Excerpt to read:

..........

[Differentiation and a change in the sensitivity to antibrain serum of circulating colony-forming units under the action of thymic factors].
Popov. B V BV; Lesnikov. V A VA; Isaeva. E N EN
Key Findings
- Thymalin raised granulocytopoietic activity of circulating colony‑forming units (CFU)
- Thymalin reduced CFU sensitivity to rabbit anti‑mouse brain serum (RAMBS)
- CFU differentiation and erythroid activity were largely unchanged
Practical Outcomes
- The findings hint that thymalin might influence immune cell production, but the study is in animals and uses a complex serum assay, so there’s no clear, safe dosage or protocol for humans. Biohackers should treat this as early‑stage evidence and wait for human data before trying thymalin for health benefits.
Summary
In mice, the thymus extract called thymalin boosted the production of certain white‑blood‑cell precursors and made them less sensitive to a specific anti‑brain serum, but it didn’t change how these cells mature.

..........

Things to do:
1: In the thymalin study summary, which serum did thymalin make circulating colony-forming units less sensitive to?
2: Reproduce the thymalin study summary word for word, starting at "- Thymalin reduced" and ending at "for health benefits.".

Records shown:
..........

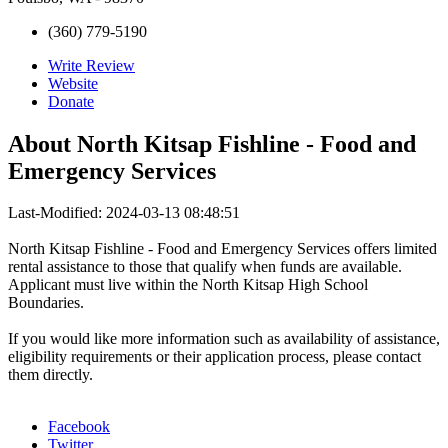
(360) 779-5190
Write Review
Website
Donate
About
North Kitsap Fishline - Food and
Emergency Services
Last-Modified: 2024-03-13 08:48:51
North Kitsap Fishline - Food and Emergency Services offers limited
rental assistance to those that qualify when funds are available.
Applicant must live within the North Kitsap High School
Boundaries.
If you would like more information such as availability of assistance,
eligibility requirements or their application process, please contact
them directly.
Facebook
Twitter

..........

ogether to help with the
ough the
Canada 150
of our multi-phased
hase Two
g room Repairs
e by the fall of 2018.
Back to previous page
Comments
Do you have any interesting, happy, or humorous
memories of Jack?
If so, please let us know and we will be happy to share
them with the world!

..........

Answers by item number:
1: Rabbit anti-mouse brain serum (RAMBS).

2:
- Thymalin reduced CFU sensitivity to rabbit anti‑mouse brain serum (RAMBS)
- CFU differentiation and erythroid activity were largely unchanged
Practical Outcomes
- The findings hint that thymalin might influence immune cell production, but the study is in animals and uses a complex serum assay, so there’s no clear, safe dosage or protocol for humans. Biohackers should treat this as early‑stage evidence and wait for human data before trying thymalin for health benefits.